By then, young Andrew Holness had become prime minister, but he too took no action, once the bagga mout subsided.

Now here we are again in 2024, and the bagga mout from the JLP and its surrogates over the same issue, is once again becoming overwhelming.

You see, Mark Golding, leader of the Opposition, though born in Jamaica, has British citizenship. 

Oh mercy me!

Because some noise makers are belatedly realizing that they have no legal grounds to demand Golding’s withdrawal from parliament, they are now using words like morality and hypocrisy, in the argument.

Would someone like to tell me who are the moral and non-hypocritical politicians in our parliament?

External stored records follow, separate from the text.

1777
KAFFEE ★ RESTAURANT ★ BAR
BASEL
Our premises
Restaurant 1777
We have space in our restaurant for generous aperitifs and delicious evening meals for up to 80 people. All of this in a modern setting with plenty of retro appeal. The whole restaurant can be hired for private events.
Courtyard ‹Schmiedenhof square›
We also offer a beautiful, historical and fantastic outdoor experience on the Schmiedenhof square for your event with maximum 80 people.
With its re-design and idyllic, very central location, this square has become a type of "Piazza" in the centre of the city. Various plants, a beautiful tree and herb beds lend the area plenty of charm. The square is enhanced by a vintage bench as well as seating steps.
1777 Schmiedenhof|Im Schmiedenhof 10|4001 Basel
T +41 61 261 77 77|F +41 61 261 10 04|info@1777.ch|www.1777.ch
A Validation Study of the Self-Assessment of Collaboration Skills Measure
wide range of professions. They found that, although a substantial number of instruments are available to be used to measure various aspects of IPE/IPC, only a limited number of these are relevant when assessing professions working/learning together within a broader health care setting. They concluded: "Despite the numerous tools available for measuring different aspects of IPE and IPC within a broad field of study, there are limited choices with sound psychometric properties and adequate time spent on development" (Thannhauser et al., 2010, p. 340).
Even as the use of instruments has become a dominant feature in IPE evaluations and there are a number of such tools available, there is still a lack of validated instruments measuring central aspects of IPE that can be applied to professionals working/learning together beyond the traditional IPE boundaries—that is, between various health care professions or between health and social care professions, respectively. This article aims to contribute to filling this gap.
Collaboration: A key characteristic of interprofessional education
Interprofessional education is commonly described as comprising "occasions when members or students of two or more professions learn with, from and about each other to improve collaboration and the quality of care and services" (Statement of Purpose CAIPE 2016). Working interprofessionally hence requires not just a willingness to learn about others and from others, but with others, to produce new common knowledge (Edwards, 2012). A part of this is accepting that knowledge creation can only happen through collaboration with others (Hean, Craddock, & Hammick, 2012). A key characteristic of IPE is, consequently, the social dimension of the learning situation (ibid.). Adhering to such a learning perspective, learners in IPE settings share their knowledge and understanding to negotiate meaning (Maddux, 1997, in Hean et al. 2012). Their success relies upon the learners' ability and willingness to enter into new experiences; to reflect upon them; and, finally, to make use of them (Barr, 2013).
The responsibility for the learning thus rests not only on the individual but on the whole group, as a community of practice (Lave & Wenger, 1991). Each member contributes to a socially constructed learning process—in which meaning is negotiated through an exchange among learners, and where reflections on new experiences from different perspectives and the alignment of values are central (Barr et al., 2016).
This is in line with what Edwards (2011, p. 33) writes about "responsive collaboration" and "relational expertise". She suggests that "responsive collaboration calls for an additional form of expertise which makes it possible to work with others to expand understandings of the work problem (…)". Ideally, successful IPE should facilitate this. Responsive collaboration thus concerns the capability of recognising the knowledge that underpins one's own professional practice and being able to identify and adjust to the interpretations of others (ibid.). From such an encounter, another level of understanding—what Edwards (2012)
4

Those who give themselves 200% and 300% salary increases while giving deserving people 40%? Those whose financial accounts can’t be verified for 3 years or have illegally enriched themselves off the backs of taxpayers?

After Barbados (little England) got rid of the British monarchy as head of their government, our government, having been shamed by their bold action, established a Constitutional Reform Committee to do the same.

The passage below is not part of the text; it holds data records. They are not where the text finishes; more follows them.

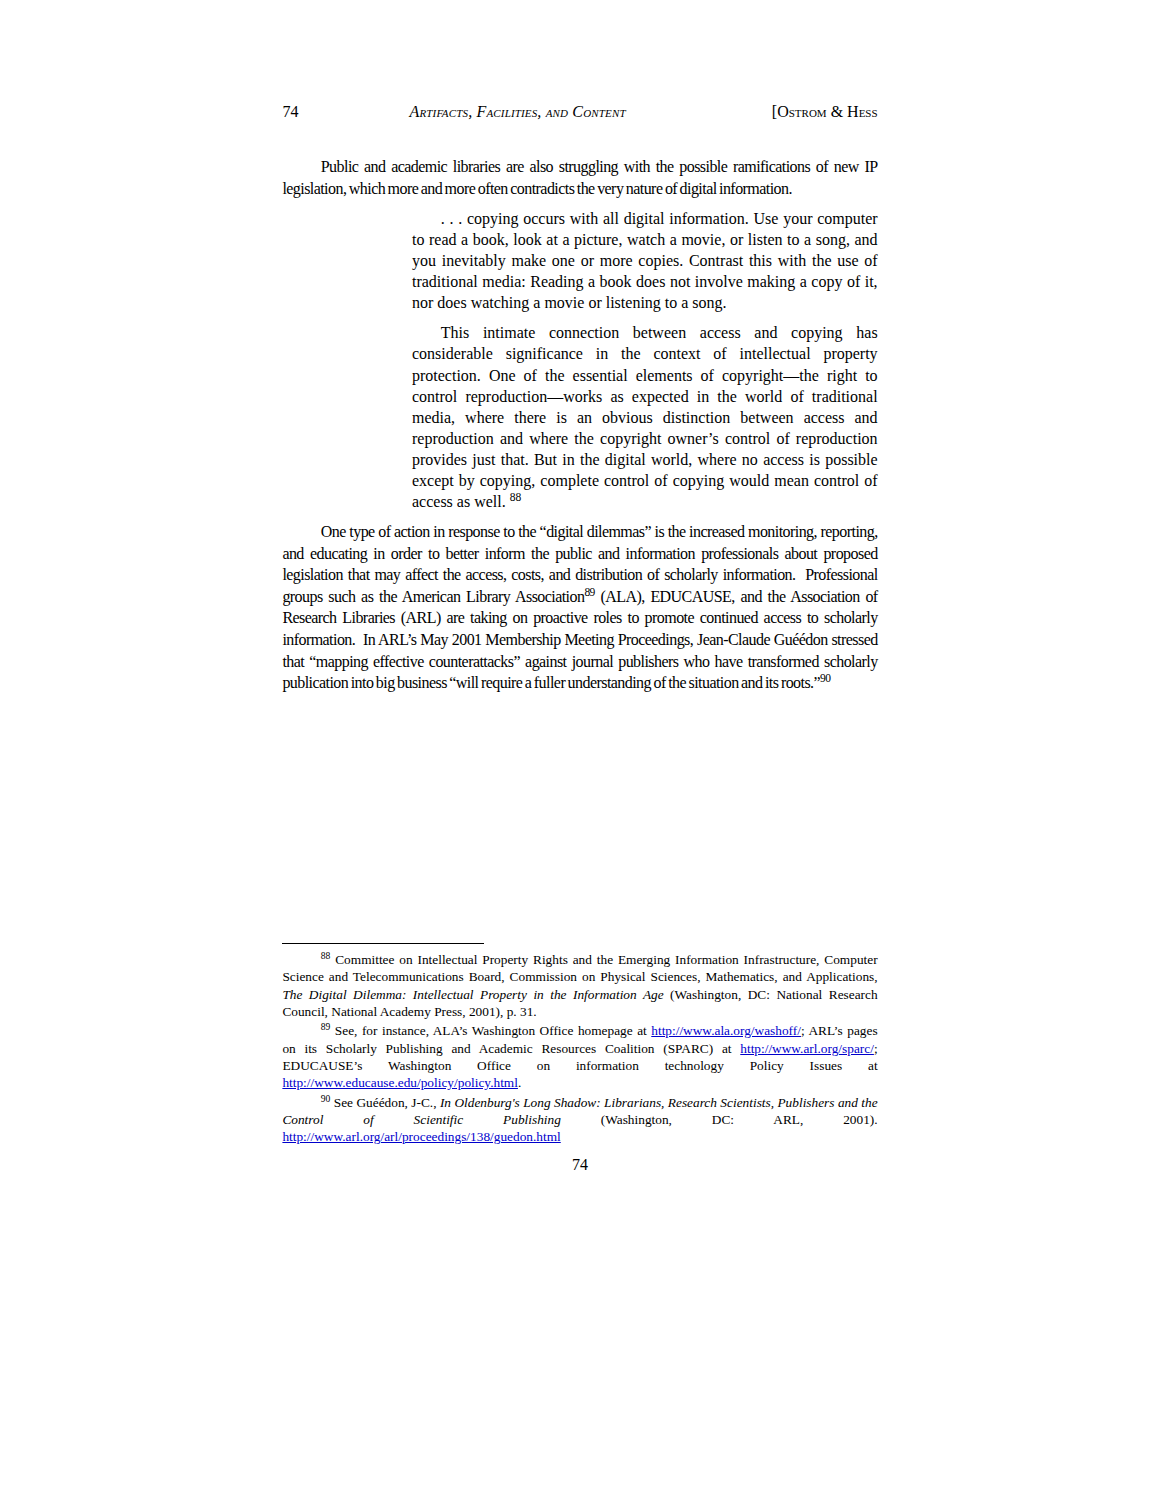74
Artifacts, Facilities, and Content
[Ostrom & Hess
Public and academic libraries are also struggling with the possible ramifications of new IP legislation, which more and more often contradicts the very nature of digital information.
. . . copying occurs with all digital information. Use your computer to read a book, look at a picture, watch a movie, or listen to a song, and you inevitably make one or more copies. Contrast this with the use of traditional media: Reading a book does not involve making a copy of it, nor does watching a movie or listening to a song.
This intimate connection between access and copying has considerable significance in the context of intellectual property protection. One of the essential elements of copyright—the right to control reproduction—works as expected in the world of traditional media, where there is an obvious distinction between access and reproduction and where the copyright owner’s control of reproduction provides just that. But in the digital world, where no access is possible except by copying, complete control of copying would mean control of access as well. 88
One type of action in response to the “digital dilemmas” is the increased monitoring, reporting, and educating in order to better inform the public and information professionals about proposed legislation that may affect the access, costs, and distribution of scholarly information. Professional groups such as the American Library Association89 (ALA), EDUCAUSE, and the Association of Research Libraries (ARL) are taking on proactive roles to promote continued access to scholarly information. In ARL’s May 2001 Membership Meeting Proceedings, Jean-Claude Guéédon stressed that “mapping effective counterattacks” against journal publishers who have transformed scholarly publication into big business “will require a fuller understanding of the situation and its roots.”90
88 Committee on Intellectual Property Rights and the Emerging Information Infrastructure, Computer Science and Telecommunications Board, Commission on Physical Sciences, Mathematics, and Applications, The Digital Dilemma: Intellectual Property in the Information Age (Washington, DC: National Research Council, National Academy Press, 2001), p. 31.
89 See, for instance, ALA’s Washington Office homepage at http://www.ala.org/washoff/; ARL’s pages on its Scholarly Publishing and Academic Resources Coalition (SPARC) at http://www.arl.org/sparc/; EDUCAUSE’s Washington Office on information technology Policy Issues at http://www.educause.edu/policy/policy.html.
90 See Guéédon, J-C., In Oldenburg's Long Shadow: Librarians, Research Scientists, Publishers and the Control of Scientific Publishing (Washington, DC: ARL, 2001). http://www.arl.org/arl/proceedings/138/guedon.html
74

But they don’t seem to want to reform thoroughly, for if we get rid of the British monarch as our head of state, why aren’t we getting out of this expensive and useless Commonwealth club, (also headed by the British monarch), replacing the Privy council as our final court, (wouldn't it be justice to resume hanging, if only for those who murder children!) and get rid of all those British titles bestowed on our citizens?

And why are we seeking to replace the overpaid and useless ribbon-cutting  Governor General with an equally useless ceremonial president?

Does any Jamaican think we will ever achieve effective constitutional reform under a bunch of bureaucratic tinkerers?

I certainly don’t think the ongoing fiasco will be anything but another total waste of money and energy.